In just about two weeks (May 8, 2014), we’ll celebrate the 100 Anniversary of the Smith-Lever Act. Passed in 1914, the act created a system of cooperative extension organizations. Usually extension agencies were associated with land-grant university, like Virginia Tech (or Virginia Agricultural and Mechanical College and Polytechnic Institute, as we were back in 1914). The law stated that:

Cooperative agricultural extension work shall consist of the development of practical applications of research knowledge and giving of instruction and practical demonstrations of existing or improved practices or technologies in agriculture, uses of solar energy with respect to agriculture, home economics, and rural energy and subjects relating thereto to persons not attending or resident in said colleges in the several communities, and imparting information on said subjects through demonstrations, publications, and otherwise and for the necessary printing and distribution of information in connection with the foregoing; (U.S. Code, Title 7 ,Chapter 13, Subchapter IV, § 342- Cooperative agricultural extension work)

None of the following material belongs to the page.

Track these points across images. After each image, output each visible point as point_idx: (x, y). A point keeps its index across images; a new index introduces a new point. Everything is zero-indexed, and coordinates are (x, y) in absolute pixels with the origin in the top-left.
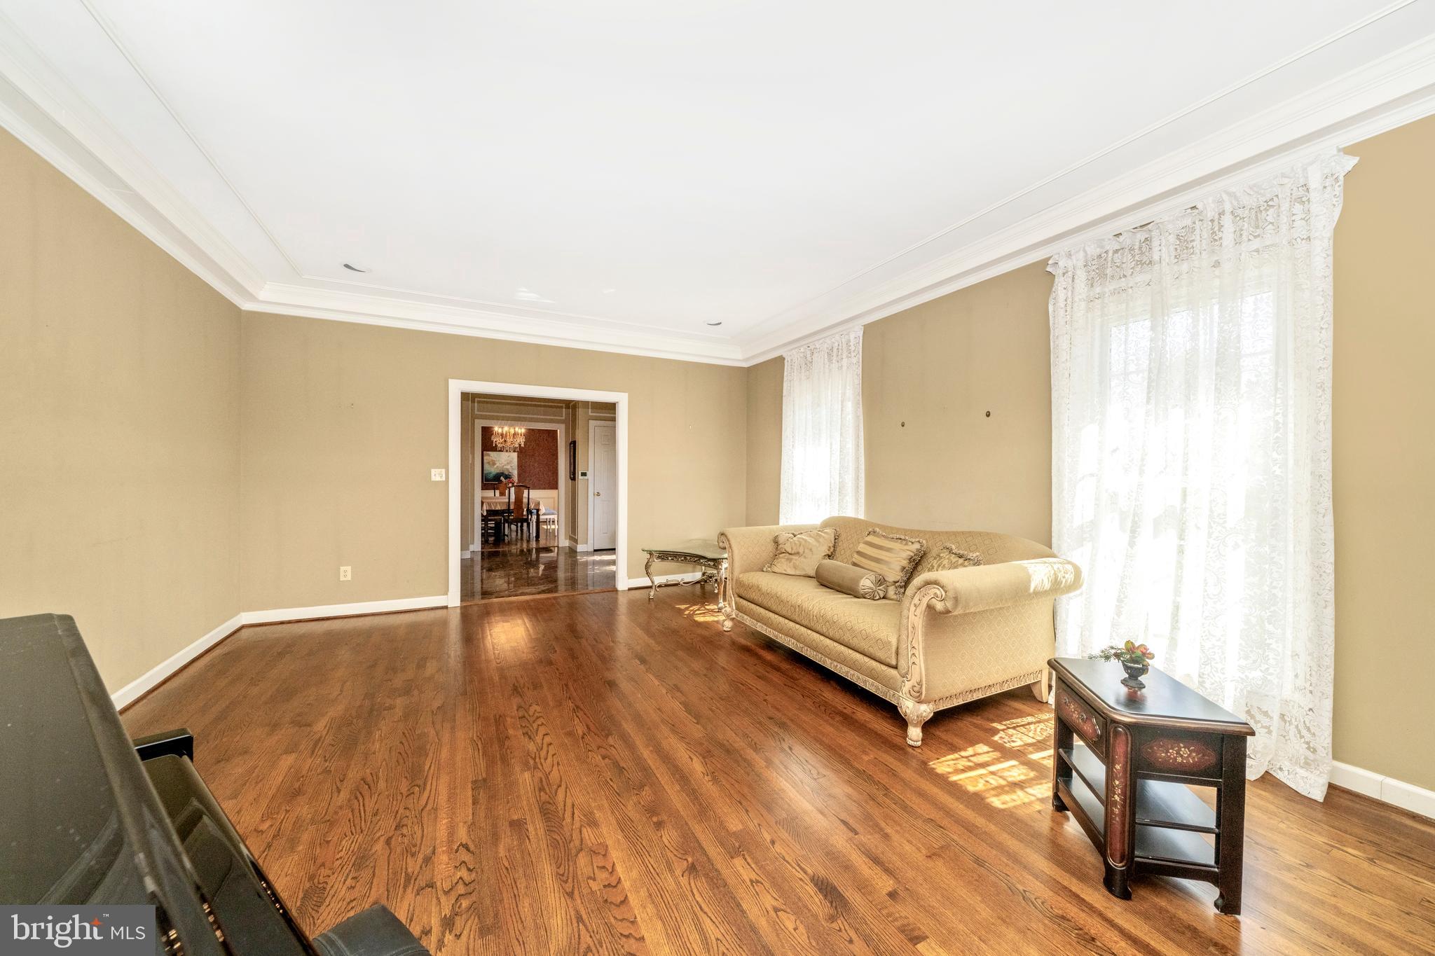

The practical work of cooperative extension agents involved educating the rural and urban public about agriculture, farming and 4-H; home economics; economic development; government and public policy; leadership; and just about any subject that might be related! Here in Virginia, extension work had already begun back in 1906, but the passage of the Smith-Lever Act led to a change of location for the base of operations, from Burkesville to Blacksburg.